> [TASK] Print the source text of each row below exactly as it appears, leaving the pictures out of your answer.

> [ENTRIES SHOWN]
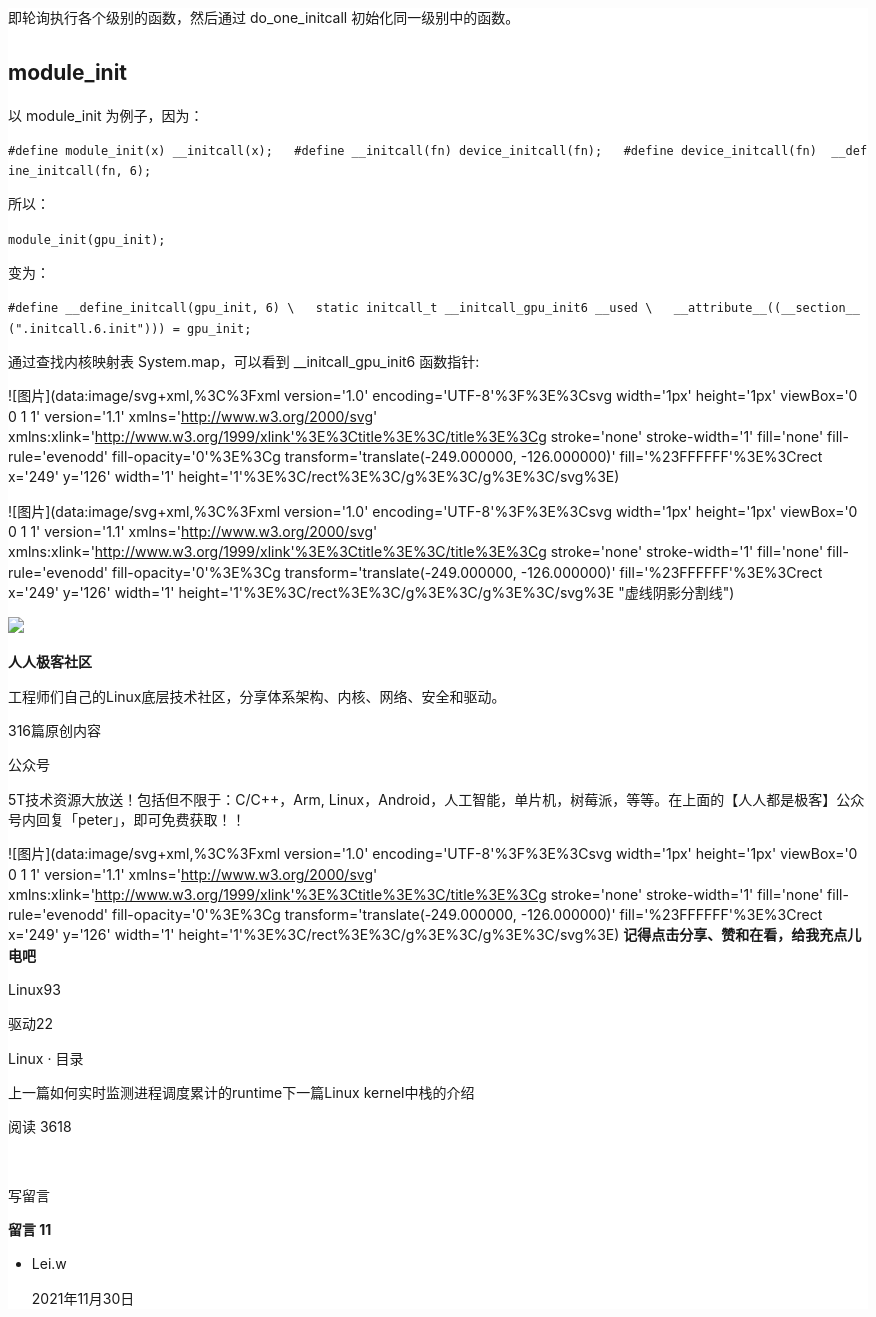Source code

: 即轮询执行各个级别的函数，然后通过 do_one_initcall 初始化同一级别中的函数。

## module_init

以 module_init 为例子，因为：

`#define module_init(x) __initcall(x);   #define __initcall(fn) device_initcall(fn);   #define device_initcall(fn)  __define_initcall(fn, 6);   `

所以：

`module_init(gpu_init);   `

变为：

`#define __define_initcall(gpu_init, 6) \   static initcall_t __initcall_gpu_init6 __used \   __attribute__((__section__(".initcall.6.init"))) = gpu_init;   `

通过查找内核映射表 System.map，可以看到 __initcall_gpu_init6 函数指针:

![图片](data:image/svg+xml,%3C%3Fxml version='1.0' encoding='UTF-8'%3F%3E%3Csvg width='1px' height='1px' viewBox='0 0 1 1' version='1.1' xmlns='http://www.w3.org/2000/svg' xmlns:xlink='http://www.w3.org/1999/xlink'%3E%3Ctitle%3E%3C/title%3E%3Cg stroke='none' stroke-width='1' fill='none' fill-rule='evenodd' fill-opacity='0'%3E%3Cg transform='translate(-249.000000, -126.000000)' fill='%23FFFFFF'%3E%3Crect x='249' y='126' width='1' height='1'%3E%3C/rect%3E%3C/g%3E%3C/g%3E%3C/svg%3E)

  

![图片](data:image/svg+xml,%3C%3Fxml version='1.0' encoding='UTF-8'%3F%3E%3Csvg width='1px' height='1px' viewBox='0 0 1 1' version='1.1' xmlns='http://www.w3.org/2000/svg' xmlns:xlink='http://www.w3.org/1999/xlink'%3E%3Ctitle%3E%3C/title%3E%3Cg stroke='none' stroke-width='1' fill='none' fill-rule='evenodd' fill-opacity='0'%3E%3Cg transform='translate(-249.000000, -126.000000)' fill='%23FFFFFF'%3E%3Crect x='249' y='126' width='1' height='1'%3E%3C/rect%3E%3C/g%3E%3C/g%3E%3C/svg%3E "虚线阴影分割线")

![](http://mmbiz.qpic.cn/mmbiz_png/9sNwsXcN68pL55XIyzTrCHZTbIUdTibQcuzuCaYeGTXNMyn6ACmicUrpoDC0xZSap46XJ59sKysPg9Rg379f32cA/300?wx_fmt=png&wxfrom=19)

**人人极客社区**

工程师们自己的Linux底层技术社区，分享体系架构、内核、网络、安全和驱动。

316篇原创内容

公众号

5T技术资源大放送！包括但不限于：C/C++，Arm, Linux，Android，人工智能，单片机，树莓派，等等。在上面的【人人都是极客】公众号内回复「peter」，即可免费获取！！  

  

![图片](data:image/svg+xml,%3C%3Fxml version='1.0' encoding='UTF-8'%3F%3E%3Csvg width='1px' height='1px' viewBox='0 0 1 1' version='1.1' xmlns='http://www.w3.org/2000/svg' xmlns:xlink='http://www.w3.org/1999/xlink'%3E%3Ctitle%3E%3C/title%3E%3Cg stroke='none' stroke-width='1' fill='none' fill-rule='evenodd' fill-opacity='0'%3E%3Cg transform='translate(-249.000000, -126.000000)' fill='%23FFFFFF'%3E%3Crect x='249' y='126' width='1' height='1'%3E%3C/rect%3E%3C/g%3E%3C/g%3E%3C/svg%3E) **记得点击****分享****、****赞****和****在看****，给我充点儿电吧**

Linux93

驱动22

Linux · 目录

上一篇如何实时监测进程调度累计的runtime下一篇Linux kernel中栈的介绍

阅读 3618

​

写留言

**留言 11**

- Lei.w
    
    2021年11月30日
    
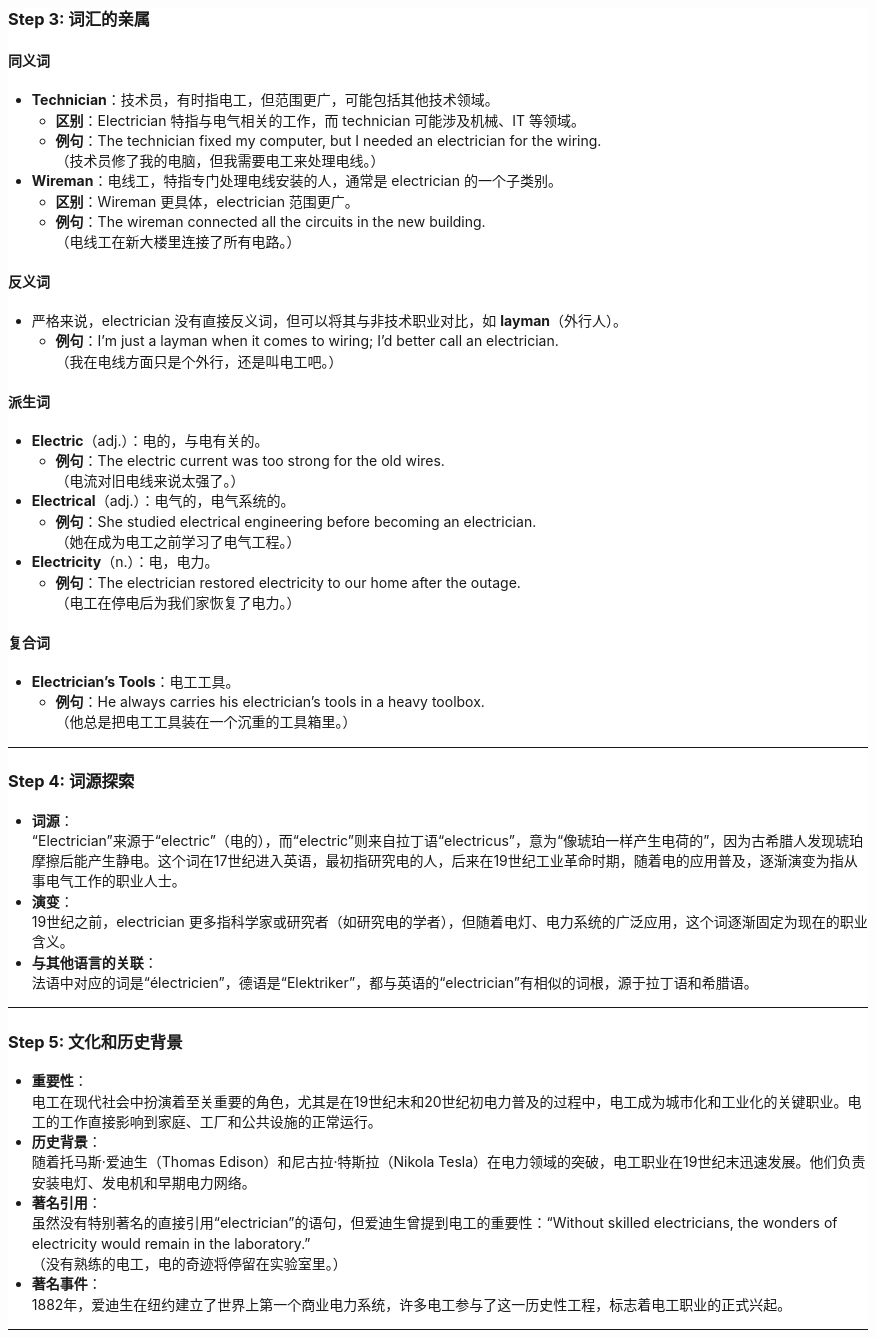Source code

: 
### Step 3: 词汇的亲属

#### 同义词
- **Technician**：技术员，有时指电工，但范围更广，可能包括其他技术领域。  
  - **区别**：Electrician 特指与电气相关的工作，而 technician 可能涉及机械、IT 等领域。  
  - **例句**：The technician fixed my computer, but I needed an electrician for the wiring.  
    （技术员修了我的电脑，但我需要电工来处理电线。）
- **Wireman**：电线工，特指专门处理电线安装的人，通常是 electrician 的一个子类别。  
  - **区别**：Wireman 更具体，electrician 范围更广。  
  - **例句**：The wireman connected all the circuits in the new building.  
    （电线工在新大楼里连接了所有电路。）

#### 反义词
- 严格来说，electrician 没有直接反义词，但可以将其与非技术职业对比，如 **layman**（外行人）。  
  - **例句**：I’m just a layman when it comes to wiring; I’d better call an electrician.  
    （我在电线方面只是个外行，还是叫电工吧。）

#### 派生词
- **Electric**（adj.）：电的，与电有关的。  
  - **例句**：The electric current was too strong for the old wires.  
    （电流对旧电线来说太强了。）
- **Electrical**（adj.）：电气的，电气系统的。  
  - **例句**：She studied electrical engineering before becoming an electrician.  
    （她在成为电工之前学习了电气工程。）
- **Electricity**（n.）：电，电力。  
  - **例句**：The electrician restored electricity to our home after the outage.  
    （电工在停电后为我们家恢复了电力。）

#### 复合词
- **Electrician’s Tools**：电工工具。  
  - **例句**：He always carries his electrician’s tools in a heavy toolbox.  
    （他总是把电工工具装在一个沉重的工具箱里。）

---

### Step 4: 词源探索

- **词源**：  
  “Electrician”来源于“electric”（电的），而“electric”则来自拉丁语“electricus”，意为“像琥珀一样产生电荷的”，因为古希腊人发现琥珀摩擦后能产生静电。这个词在17世纪进入英语，最初指研究电的人，后来在19世纪工业革命时期，随着电的应用普及，逐渐演变为指从事电气工作的职业人士。
- **演变**：  
  19世纪之前，electrician 更多指科学家或研究者（如研究电的学者），但随着电灯、电力系统的广泛应用，这个词逐渐固定为现在的职业含义。
- **与其他语言的关联**：  
  法语中对应的词是“électricien”，德语是“Elektriker”，都与英语的“electrician”有相似的词根，源于拉丁语和希腊语。

---

### Step 5: 文化和历史背景

- **重要性**：  
  电工在现代社会中扮演着至关重要的角色，尤其是在19世纪末和20世纪初电力普及的过程中，电工成为城市化和工业化的关键职业。电工的工作直接影响到家庭、工厂和公共设施的正常运行。
- **历史背景**：  
  随着托马斯·爱迪生（Thomas Edison）和尼古拉·特斯拉（Nikola Tesla）在电力领域的突破，电工职业在19世纪末迅速发展。他们负责安装电灯、发电机和早期电力网络。
- **著名引用**：  
  虽然没有特别著名的直接引用“electrician”的语句，但爱迪生曾提到电工的重要性：“Without skilled electricians, the wonders of electricity would remain in the laboratory.”  
  （没有熟练的电工，电的奇迹将停留在实验室里。）  
- **著名事件**：  
  1882年，爱迪生在纽约建立了世界上第一个商业电力系统，许多电工参与了这一历史性工程，标志着电工职业的正式兴起。

---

> [EXPECTED OUTPUT]
Source code

: 即轮询执行各个级别的函数，然后通过 do_one_initcall 初始化同一级别中的函数。

## module_init

以 module_init 为例子，因为：

`#define module_init(x) __initcall(x);   #define __initcall(fn) device_initcall(fn);   #define device_initcall(fn)  __define_initcall(fn, 6);   `

所以：

`module_init(gpu_init);   `

变为：

`#define __define_initcall(gpu_init, 6) \   static initcall_t __initcall_gpu_init6 __used \   __attribute__((__section__(".initcall.6.init"))) = gpu_init;   `

通过查找内核映射表 System.map，可以看到 __initcall_gpu_init6 函数指针:

![图片](data:image/svg+xml,%3C%3Fxml version='1.0' encoding='UTF-8'%3F%3E%3Csvg width='1px' height='1px' viewBox='0 0 1 1' version='1.1' xmlns='http://www.w3.org/2000/svg' xmlns:xlink='http://www.w3.org/1999/xlink'%3E%3Ctitle%3E%3C/title%3E%3Cg stroke='none' stroke-width='1' fill='none' fill-rule='evenodd' fill-opacity='0'%3E%3Cg transform='translate(-249.000000, -126.000000)' fill='%23FFFFFF'%3E%3Crect x='249' y='126' width='1' height='1'%3E%3C/rect%3E%3C/g%3E%3C/g%3E%3C/svg%3E)

  

![图片](data:image/svg+xml,%3C%3Fxml version='1.0' encoding='UTF-8'%3F%3E%3Csvg width='1px' height='1px' viewBox='0 0 1 1' version='1.1' xmlns='http://www.w3.org/2000/svg' xmlns:xlink='http://www.w3.org/1999/xlink'%3E%3Ctitle%3E%3C/title%3E%3Cg stroke='none' stroke-width='1' fill='none' fill-rule='evenodd' fill-opacity='0'%3E%3Cg transform='translate(-249.000000, -126.000000)' fill='%23FFFFFF'%3E%3Crect x='249' y='126' width='1' height='1'%3E%3C/rect%3E%3C/g%3E%3C/g%3E%3C/svg%3E "虚线阴影分割线")

![](http://mmbiz.qpic.cn/mmbiz_png/9sNwsXcN68pL55XIyzTrCHZTbIUdTibQcuzuCaYeGTXNMyn6ACmicUrpoDC0xZSap46XJ59sKysPg9Rg379f32cA/300?wx_fmt=png&wxfrom=19)

**人人极客社区**

工程师们自己的Linux底层技术社区，分享体系架构、内核、网络、安全和驱动。

316篇原创内容

公众号

5T技术资源大放送！包括但不限于：C/C++，Arm, Linux，Android，人工智能，单片机，树莓派，等等。在上面的【人人都是极客】公众号内回复「peter」，即可免费获取！！  

  

![图片](data:image/svg+xml,%3C%3Fxml version='1.0' encoding='UTF-8'%3F%3E%3Csvg width='1px' height='1px' viewBox='0 0 1 1' version='1.1' xmlns='http://www.w3.org/2000/svg' xmlns:xlink='http://www.w3.org/1999/xlink'%3E%3Ctitle%3E%3C/title%3E%3Cg stroke='none' stroke-width='1' fill='none' fill-rule='evenodd' fill-opacity='0'%3E%3Cg transform='translate(-249.000000, -126.000000)' fill='%23FFFFFF'%3E%3Crect x='249' y='126' width='1' height='1'%3E%3C/rect%3E%3C/g%3E%3C/g%3E%3C/svg%3E) **记得点击****分享****、****赞****和****在看****，给我充点儿电吧**

Linux93

驱动22

Linux · 目录

上一篇如何实时监测进程调度累计的runtime下一篇Linux kernel中栈的介绍

阅读 3618

​

写留言

**留言 11**

- Lei.w
    
    2021年11月30日
    
Source code

: 
### Step 3: 词汇的亲属

#### 同义词
- **Technician**：技术员，有时指电工，但范围更广，可能包括其他技术领域。  
  - **区别**：Electrician 特指与电气相关的工作，而 technician 可能涉及机械、IT 等领域。  
  - **例句**：The technician fixed my computer, but I needed an electrician for the wiring.  
    （技术员修了我的电脑，但我需要电工来处理电线。）
- **Wireman**：电线工，特指专门处理电线安装的人，通常是 electrician 的一个子类别。  
  - **区别**：Wireman 更具体，electrician 范围更广。  
  - **例句**：The wireman connected all the circuits in the new building.  
    （电线工在新大楼里连接了所有电路。）

#### 反义词
- 严格来说，electrician 没有直接反义词，但可以将其与非技术职业对比，如 **layman**（外行人）。  
  - **例句**：I’m just a layman when it comes to wiring; I’d better call an electrician.  
    （我在电线方面只是个外行，还是叫电工吧。）

#### 派生词
- **Electric**（adj.）：电的，与电有关的。  
  - **例句**：The electric current was too strong for the old wires.  
    （电流对旧电线来说太强了。）
- **Electrical**（adj.）：电气的，电气系统的。  
  - **例句**：She studied electrical engineering before becoming an electrician.  
    （她在成为电工之前学习了电气工程。）
- **Electricity**（n.）：电，电力。  
  - **例句**：The electrician restored electricity to our home after the outage.  
    （电工在停电后为我们家恢复了电力。）

#### 复合词
- **Electrician’s Tools**：电工工具。  
  - **例句**：He always carries his electrician’s tools in a heavy toolbox.  
    （他总是把电工工具装在一个沉重的工具箱里。）

---

### Step 4: 词源探索

- **词源**：  
  “Electrician”来源于“electric”（电的），而“electric”则来自拉丁语“electricus”，意为“像琥珀一样产生电荷的”，因为古希腊人发现琥珀摩擦后能产生静电。这个词在17世纪进入英语，最初指研究电的人，后来在19世纪工业革命时期，随着电的应用普及，逐渐演变为指从事电气工作的职业人士。
- **演变**：  
  19世纪之前，electrician 更多指科学家或研究者（如研究电的学者），但随着电灯、电力系统的广泛应用，这个词逐渐固定为现在的职业含义。
- **与其他语言的关联**：  
  法语中对应的词是“électricien”，德语是“Elektriker”，都与英语的“electrician”有相似的词根，源于拉丁语和希腊语。

---

### Step 5: 文化和历史背景

- **重要性**：  
  电工在现代社会中扮演着至关重要的角色，尤其是在19世纪末和20世纪初电力普及的过程中，电工成为城市化和工业化的关键职业。电工的工作直接影响到家庭、工厂和公共设施的正常运行。
- **历史背景**：  
  随着托马斯·爱迪生（Thomas Edison）和尼古拉·特斯拉（Nikola Tesla）在电力领域的突破，电工职业在19世纪末迅速发展。他们负责安装电灯、发电机和早期电力网络。
- **著名引用**：  
  虽然没有特别著名的直接引用“electrician”的语句，但爱迪生曾提到电工的重要性：“Without skilled electricians, the wonders of electricity would remain in the laboratory.”  
  （没有熟练的电工，电的奇迹将停留在实验室里。）  
- **著名事件**：  
  1882年，爱迪生在纽约建立了世界上第一个商业电力系统，许多电工参与了这一历史性工程，标志着电工职业的正式兴起。

---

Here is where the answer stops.